Monitoring and Auditing

Continuous monitoring and auditing of secret usage is essential for maintaining a strong security posture.

Enable audit logging — Ensure audit logging is enabled at the account level. Harness logs all secret operations including creation, modification, deletion, and runtime access. These logs capture the user, timestamp, IP address, and the operation performed.

Review activity regularly — Periodically review the Activity tab on critical secrets to detect unexpected access patterns or unauthorized modifications. Set up alerts for high-sensitivity secrets to receive notifications when they are accessed or modified.

Track references — Use the References tab to understand where each secret is used across pipelines, connectors, and services. This helps identify the impact of rotation or deletion and ensures no orphaned references exist.

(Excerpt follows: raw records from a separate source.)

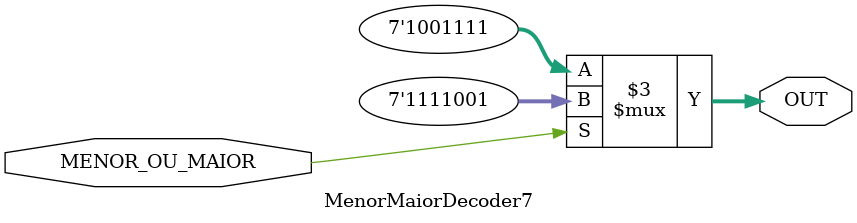
<source format=sv>
module MenorMaiorDecoder7 (
	input logic MENOR_OU_MAIOR,
	output logic [6:0] OUT
);

always_comb begin
	if (MENOR_OU_MAIOR)  OUT = 7'b1111001;
	else 						OUT = 7'b1001111;
end
endmodule

</source>
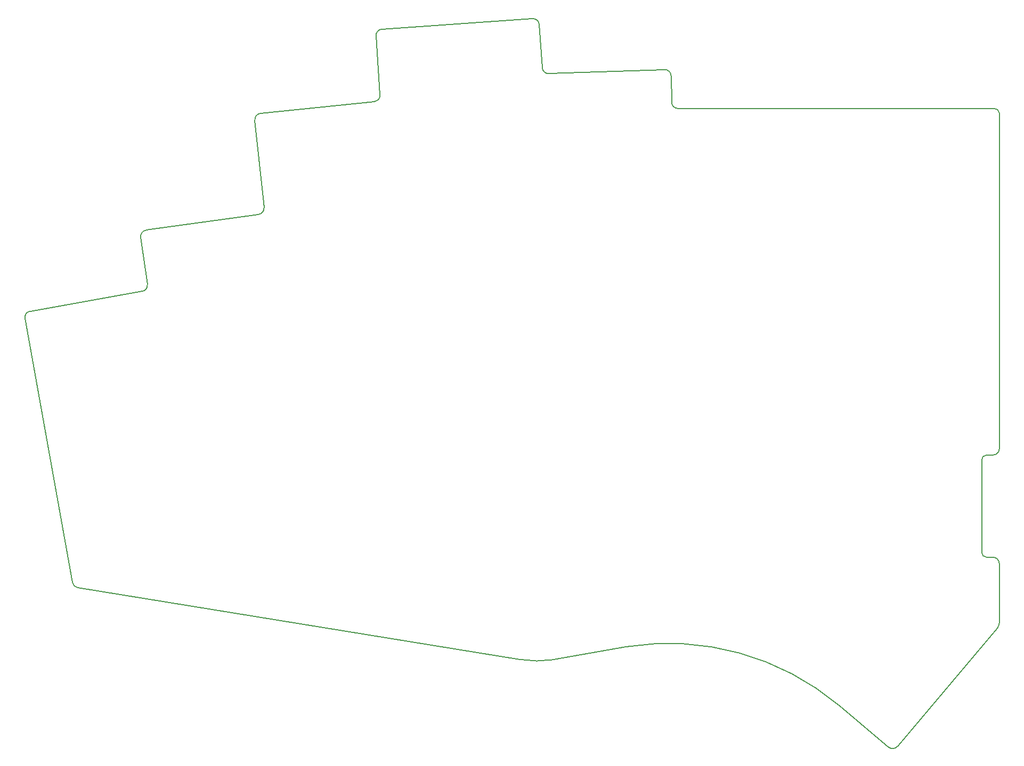
<source format=gbr>
%TF.GenerationSoftware,KiCad,Pcbnew,7.0.7*%
%TF.CreationDate,2023-12-03T19:36:59+01:00*%
%TF.ProjectId,nightliner,6e696768-746c-4696-9e65-722e6b696361,rev?*%
%TF.SameCoordinates,Original*%
%TF.FileFunction,Profile,NP*%
%FSLAX46Y46*%
G04 Gerber Fmt 4.6, Leading zero omitted, Abs format (unit mm)*
G04 Created by KiCad (PCBNEW 7.0.7) date 2023-12-03 19:36:59*
%MOMM*%
%LPD*%
G01*
G04 APERTURE LIST*
%TA.AperFunction,Profile*%
%ADD10C,0.200000*%
%TD*%
G04 APERTURE END LIST*
D10*
X148082000Y-132588000D02*
X155894551Y-139170881D01*
X75357976Y-24975766D02*
G75*
G03*
X74430167Y-26043038I69724J-997534D01*
G01*
X19463111Y-69827544D02*
X37275512Y-66686737D01*
X74430166Y-26043038D02*
X75084814Y-35404942D01*
X172465991Y-92709999D02*
X171450000Y-92710000D01*
X101881091Y-32049016D02*
X120286206Y-31406295D01*
X37039475Y-58072710D02*
X38092132Y-65562756D01*
X56067979Y-38374109D02*
X74191778Y-36469221D01*
X19463111Y-69827542D02*
G75*
G03*
X18651953Y-70986000I173649J-984808D01*
G01*
X148081999Y-132588001D02*
G75*
G03*
X114194118Y-123202277I-27177999J-32257999D01*
G01*
X173482001Y-109981978D02*
G75*
G03*
X172466000Y-108965999I-1016001J-22D01*
G01*
X100848716Y-31119375D02*
G75*
G03*
X101881091Y-32049016I997584J69775D01*
G01*
X18651952Y-70986000D02*
X26180232Y-112967941D01*
X100366831Y-24229370D02*
X100848627Y-31119381D01*
X121412624Y-36575999D02*
G75*
G03*
X122428000Y-37591376I1015376J-1D01*
G01*
X37890570Y-56943269D02*
X55779506Y-54429143D01*
X55779514Y-54429198D02*
G75*
G03*
X56634854Y-53334346I-139214J990298D01*
G01*
X100366842Y-24229369D02*
G75*
G03*
X99299510Y-23301562I-997542J-69731D01*
G01*
X97282000Y-125222000D02*
X27015800Y-113792000D01*
X157303383Y-139047624D02*
X173228000Y-120141999D01*
X171449992Y-108965999D02*
X172466000Y-108965999D01*
X155894594Y-139170829D02*
G75*
G03*
X157303382Y-139047624I642806J765829D01*
G01*
X121320496Y-32370786D02*
X121412623Y-36575999D01*
X56067978Y-38374102D02*
G75*
G03*
X55177985Y-39473159I104622J-994598D01*
G01*
X75357973Y-24975717D02*
X99299510Y-23301562D01*
X37275515Y-66686756D02*
G75*
G03*
X38092132Y-65562757I-173715J984856D01*
G01*
X37890573Y-56943292D02*
G75*
G03*
X37039476Y-58072710I139227J-990308D01*
G01*
X55177985Y-39473159D02*
X56634855Y-53334346D01*
X170688001Y-108203979D02*
G75*
G03*
X171449992Y-108965999I761999J-21D01*
G01*
X173482001Y-38354000D02*
G75*
G03*
X172719989Y-37591999I-762001J0D01*
G01*
X170688001Y-93471999D02*
X170688000Y-108203979D01*
X121320504Y-32370786D02*
G75*
G03*
X120286205Y-31406295I-999404J-34914D01*
G01*
X122428000Y-37591998D02*
X172719989Y-37591999D01*
X171450000Y-92710001D02*
G75*
G03*
X170688001Y-93471999I0J-761999D01*
G01*
X114194118Y-123202277D02*
X102622547Y-125263239D01*
X173482000Y-38354000D02*
X173482000Y-91693999D01*
X26180244Y-112967939D02*
G75*
G03*
X27015800Y-113791999I997756J176039D01*
G01*
X97282000Y-125221999D02*
G75*
G03*
X102622547Y-125263238I2794000J16002099D01*
G01*
X74191781Y-36469249D02*
G75*
G03*
X75084813Y-35404942I-104681J994649D01*
G01*
X172465991Y-92710000D02*
G75*
G03*
X173482000Y-91693999I9J1016000D01*
G01*
X173228000Y-120141999D02*
G75*
G03*
X173482000Y-119379999I-1016000J761999D01*
G01*
X173482000Y-109981978D02*
X173482000Y-119379999D01*
M02*

</source>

Clean up unused secrets — Regularly audit secrets with zero references. Unused secrets represent unnecessary risk. Remove them after verifying they are not referenced by any active entity. Filter the secrets list by usage to identify candidates for cleanup.

Audit Log Retention

Harness retains audit logs based on your account plan. For compliance purposes, configure audit log export to your organization's SIEM or log management platform for long-term retention and analysis.


Compliance

Organizations operating in regulated industries need to ensure their secrets management practices meet compliance requirements.

Data Residency

When using external secret managers, secret values remain in the region and infrastructure where your secret manager is deployed. This allows you to meet data residency requirements by choosing a secret manager in the appropriate geographic region. The Harness platform stores only a reference to the secret path, not the value itself.

Encryption Standards

StandardImplementation
Encryption at restAES-256 encryption for the built-in secret manager. External managers use their own encryption standards.
Encryption in transitTLS 1.2 or higher for all communication between Harness, Delegates, and external secret managers.
Key managementBuilt-in manager uses Harness-managed keys. External managers use customer-managed keys (CMK/BYOK).

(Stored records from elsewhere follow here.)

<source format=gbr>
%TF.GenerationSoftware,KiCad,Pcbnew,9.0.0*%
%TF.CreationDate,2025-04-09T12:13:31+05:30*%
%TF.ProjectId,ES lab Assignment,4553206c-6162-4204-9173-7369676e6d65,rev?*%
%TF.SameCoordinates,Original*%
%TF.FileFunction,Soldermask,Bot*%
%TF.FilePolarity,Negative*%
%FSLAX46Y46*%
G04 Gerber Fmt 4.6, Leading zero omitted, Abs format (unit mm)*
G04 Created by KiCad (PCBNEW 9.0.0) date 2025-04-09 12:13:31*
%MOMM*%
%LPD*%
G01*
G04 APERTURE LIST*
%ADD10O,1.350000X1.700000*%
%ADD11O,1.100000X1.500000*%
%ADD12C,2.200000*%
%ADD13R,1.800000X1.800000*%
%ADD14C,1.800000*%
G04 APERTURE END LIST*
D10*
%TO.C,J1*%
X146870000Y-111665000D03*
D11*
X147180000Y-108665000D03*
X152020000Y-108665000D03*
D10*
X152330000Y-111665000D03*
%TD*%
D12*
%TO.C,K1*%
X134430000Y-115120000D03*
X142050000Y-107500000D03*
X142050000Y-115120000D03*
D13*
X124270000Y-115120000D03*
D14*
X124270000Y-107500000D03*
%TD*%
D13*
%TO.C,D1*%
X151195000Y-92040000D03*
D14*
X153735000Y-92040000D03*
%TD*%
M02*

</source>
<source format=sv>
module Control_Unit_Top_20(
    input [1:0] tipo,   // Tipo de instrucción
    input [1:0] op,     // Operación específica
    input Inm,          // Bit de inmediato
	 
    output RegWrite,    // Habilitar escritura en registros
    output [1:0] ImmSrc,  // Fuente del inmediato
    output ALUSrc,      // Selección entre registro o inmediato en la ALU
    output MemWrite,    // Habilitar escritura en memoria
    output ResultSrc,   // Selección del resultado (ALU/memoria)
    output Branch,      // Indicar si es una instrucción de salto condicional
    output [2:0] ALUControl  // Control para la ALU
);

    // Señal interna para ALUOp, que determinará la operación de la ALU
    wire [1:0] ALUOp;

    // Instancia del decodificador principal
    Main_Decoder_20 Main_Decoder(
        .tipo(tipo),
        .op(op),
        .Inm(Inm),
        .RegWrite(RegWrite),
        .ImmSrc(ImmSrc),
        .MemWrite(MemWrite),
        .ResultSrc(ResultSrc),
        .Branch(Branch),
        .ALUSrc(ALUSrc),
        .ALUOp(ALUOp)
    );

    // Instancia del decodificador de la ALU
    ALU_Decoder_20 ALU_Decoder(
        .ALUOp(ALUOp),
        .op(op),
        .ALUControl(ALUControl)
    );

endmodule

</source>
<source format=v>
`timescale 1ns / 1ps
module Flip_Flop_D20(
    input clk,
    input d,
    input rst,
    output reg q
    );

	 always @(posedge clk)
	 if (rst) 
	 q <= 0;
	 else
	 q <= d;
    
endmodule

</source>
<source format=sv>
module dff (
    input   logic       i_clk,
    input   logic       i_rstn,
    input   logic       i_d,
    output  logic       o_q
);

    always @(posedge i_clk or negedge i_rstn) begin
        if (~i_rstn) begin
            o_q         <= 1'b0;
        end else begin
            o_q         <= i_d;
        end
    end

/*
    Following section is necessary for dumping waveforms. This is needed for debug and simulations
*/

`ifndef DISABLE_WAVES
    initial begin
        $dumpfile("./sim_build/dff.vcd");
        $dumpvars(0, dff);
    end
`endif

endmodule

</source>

Secret Exposure Prevention

Harness implements multiple layers of protection to prevent secret exposure:

  • Log masking — Secret values are automatically masked in pipeline execution logs. Any output matching a secret value is replaced with asterisks.
  • UI protection — Secret values are never displayed in the Harness UI. The value field shows only masked characters.
  • API protection — Secret values are never included in API responses. Only metadata (name, ID, type, tags) is returned.
  • Configuration protection — Secret expressions in pipeline YAML reference the secret by ID, not by value. The value is resolved only at runtime.
  • Output protection — Pipeline output variables that contain secret values are automatically masked in subsequent stages and the execution UI.

Compliance Reporting

Use the following data sources to support compliance audits and reporting: audit logs (complete history of all secret operations with timestamps, users, and IP addresses), secret references (which pipelines and services use each secret), rotation history (when each secret was last rotated through the activity log), and RBAC configuration (role bindings and permission grants demonstrating least-privilege access controls).

Compliance Automation

Automate compliance checks by using the Harness API to periodically verify that all secrets follow your organization's policies: rotation schedules are met, unused secrets are flagged, and RBAC permissions are aligned with your access matrix.